### [Entries from a dataset]

--*--

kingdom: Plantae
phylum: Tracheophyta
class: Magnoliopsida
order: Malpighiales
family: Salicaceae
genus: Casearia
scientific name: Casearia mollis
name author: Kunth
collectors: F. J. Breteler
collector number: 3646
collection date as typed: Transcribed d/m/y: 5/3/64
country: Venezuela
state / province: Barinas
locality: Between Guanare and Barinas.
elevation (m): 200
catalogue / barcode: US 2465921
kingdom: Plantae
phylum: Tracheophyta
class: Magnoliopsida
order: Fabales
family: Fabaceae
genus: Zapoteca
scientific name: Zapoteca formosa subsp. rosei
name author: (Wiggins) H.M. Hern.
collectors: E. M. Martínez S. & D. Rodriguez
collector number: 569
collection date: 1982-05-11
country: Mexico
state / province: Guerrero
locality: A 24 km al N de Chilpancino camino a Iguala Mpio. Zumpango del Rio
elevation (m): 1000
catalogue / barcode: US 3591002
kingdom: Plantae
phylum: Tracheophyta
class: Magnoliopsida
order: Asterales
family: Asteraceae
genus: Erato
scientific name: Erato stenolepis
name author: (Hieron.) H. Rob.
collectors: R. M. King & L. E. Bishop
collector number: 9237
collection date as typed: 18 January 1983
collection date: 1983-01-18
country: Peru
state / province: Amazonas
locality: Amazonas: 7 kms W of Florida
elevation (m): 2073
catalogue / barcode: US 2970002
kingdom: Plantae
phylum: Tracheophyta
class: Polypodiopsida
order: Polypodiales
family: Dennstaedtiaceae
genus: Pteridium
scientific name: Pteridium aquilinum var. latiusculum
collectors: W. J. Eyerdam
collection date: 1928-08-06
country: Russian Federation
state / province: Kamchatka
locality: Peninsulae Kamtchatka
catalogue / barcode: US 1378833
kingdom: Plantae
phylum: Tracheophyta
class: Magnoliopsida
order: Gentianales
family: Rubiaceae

--*--

Quote every line of the records above word for word, with each field name and its value unchanged.

kingdom: Plantae
phylum: Tracheophyta
class: Magnoliopsida
order: Malpighiales
family: Salicaceae
genus: Casearia
scientific name: Casearia mollis
name author: Kunth
collectors: F. J. Breteler
collector number: 3646
collection date as typed: Transcribed d/m/y: 5/3/64
country: Venezuela
state / province: Barinas
locality: Between Guanare and Barinas.
elevation (m): 200
catalogue / barcode: US 2465921
kingdom: Plantae
phylum: Tracheophyta
class: Magnoliopsida
order: Fabales
family: Fabaceae
genus: Zapoteca
scientific name: Zapoteca formosa subsp. rosei
name author: (Wiggins) H.M. Hern.
collectors: E. M. Martínez S. & D. Rodriguez
collector number: 569
collection date: 1982-05-11
country: Mexico
state / province: Guerrero
locality: A 24 km al N de Chilpancino camino a Iguala Mpio. Zumpango del Rio
elevation (m): 1000
catalogue / barcode: US 3591002
kingdom: Plantae
phylum: Tracheophyta
class: Magnoliopsida
order: Asterales
family: Asteraceae
genus: Erato
scientific name: Erato stenolepis
name author: (Hieron.) H. Rob.
collectors: R. M. King & L. E. Bishop
collector number: 9237
collection date as typed: 18 January 1983
collection date: 1983-01-18
country: Peru
state / province: Amazonas
locality: Amazonas: 7 kms W of Florida
elevation (m): 2073
catalogue / barcode: US 2970002
kingdom: Plantae
phylum: Tracheophyta
class: Polypodiopsida
order: Polypodiales
family: Dennstaedtiaceae
genus: Pteridium
scientific name: Pteridium aquilinum var. latiusculum
collectors: W. J. Eyerdam
collection date: 1928-08-06
country: Russian Federation
state / province: Kamchatka
locality: Peninsulae Kamtchatka
catalogue / barcode: US 1378833
kingdom: Plantae
phylum: Tracheophyta
class: Magnoliopsida
order: Gentianales
family: Rubiaceae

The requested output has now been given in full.